秦牧没有回头看他,只是对徐龙象笑了笑,那笑容很淡:“徐王爷客气了。”
徐龙象的目光在秦牧脸上停了一瞬,那目光带着一种审视。
他打量着眼前这个灰衣人。
身材修长,面容普通,五官平淡,唯一让人印象深刻的只有那双眼睛。
那双眼睛很平静,平静得不像一个刚赢了天下第一的人该有的样子。
可他没有再多看,只是侧过身,做了个“请”的手势:“前辈,可否借一步说话?”
秦牧看了他一眼,又看了一眼站在高台上、正隔着面具偷偷望过来的陈若瑶,嘴角那抹笑意又深了一分:“好。
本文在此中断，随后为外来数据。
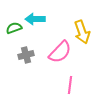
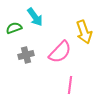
cyan arrow: moved 2 px up; rotated 126 degrees counterclockwise
yellow arrow: moved 2 px right
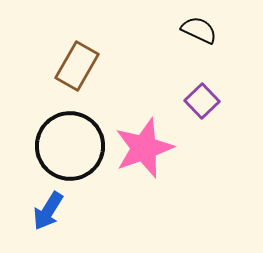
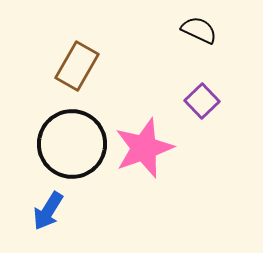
black circle: moved 2 px right, 2 px up
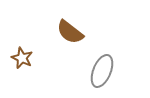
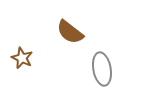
gray ellipse: moved 2 px up; rotated 32 degrees counterclockwise
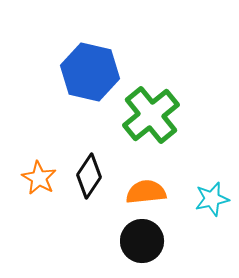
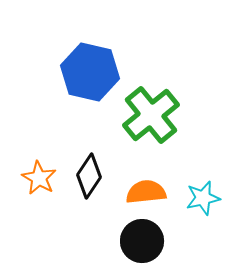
cyan star: moved 9 px left, 1 px up
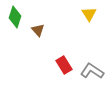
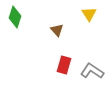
brown triangle: moved 19 px right
red rectangle: rotated 48 degrees clockwise
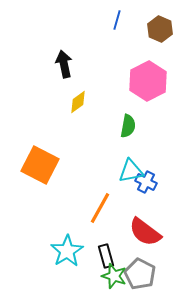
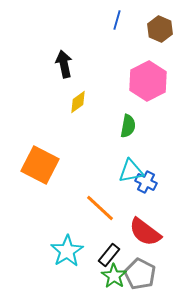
orange line: rotated 76 degrees counterclockwise
black rectangle: moved 3 px right, 1 px up; rotated 55 degrees clockwise
green star: rotated 15 degrees clockwise
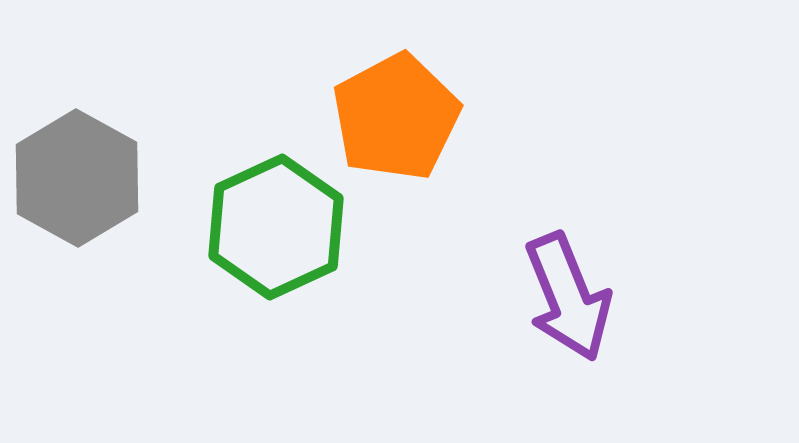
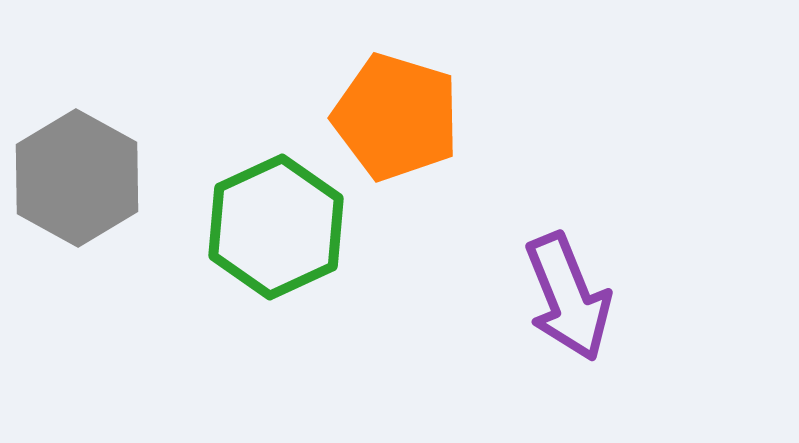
orange pentagon: rotated 27 degrees counterclockwise
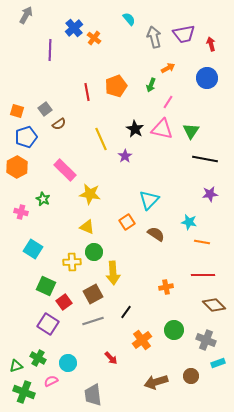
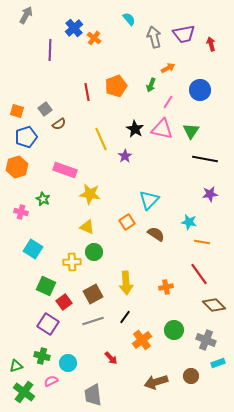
blue circle at (207, 78): moved 7 px left, 12 px down
orange hexagon at (17, 167): rotated 10 degrees clockwise
pink rectangle at (65, 170): rotated 25 degrees counterclockwise
yellow arrow at (113, 273): moved 13 px right, 10 px down
red line at (203, 275): moved 4 px left, 1 px up; rotated 55 degrees clockwise
black line at (126, 312): moved 1 px left, 5 px down
green cross at (38, 358): moved 4 px right, 2 px up; rotated 14 degrees counterclockwise
green cross at (24, 392): rotated 15 degrees clockwise
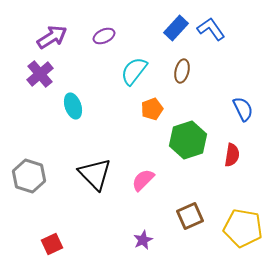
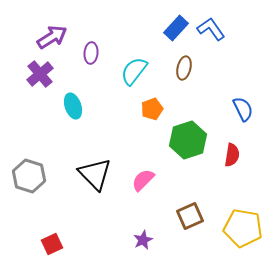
purple ellipse: moved 13 px left, 17 px down; rotated 60 degrees counterclockwise
brown ellipse: moved 2 px right, 3 px up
”
校场边缘的帐篷已经被清空了。
原本堆在那里的杂物被搬走,木桌和椅子被重新摆正,地上铺了一层新的毛毡。
阳光从帐篷顶部的缝隙漏进来,在毛毡上投下几道细长的光斑,像一把散落的金线。
徐龙象亲自为秦牧倒了一杯茶。
他动作有些生涩,像是在做一件不太熟练的事,可那生涩中透着一股从未有过的郑重。
他把茶盏推到秦牧面前,然后在他对面坐下。
他的姿态比方才松弛了一些,可脊背依旧挺得笔直,声音也放得更低了:“前辈的剑法……本王方才在台上看得真切,实话说,本王这一生,从未见过那样的剑。”
他没有用“徐某”自称,而是用了“本王”。
可那声音里的敬意,却是真真切切的。
秦牧端起茶盏,没有喝,只是捧在掌心里:“徐王爷过奖了,我不过是侥幸胜了半招而已。”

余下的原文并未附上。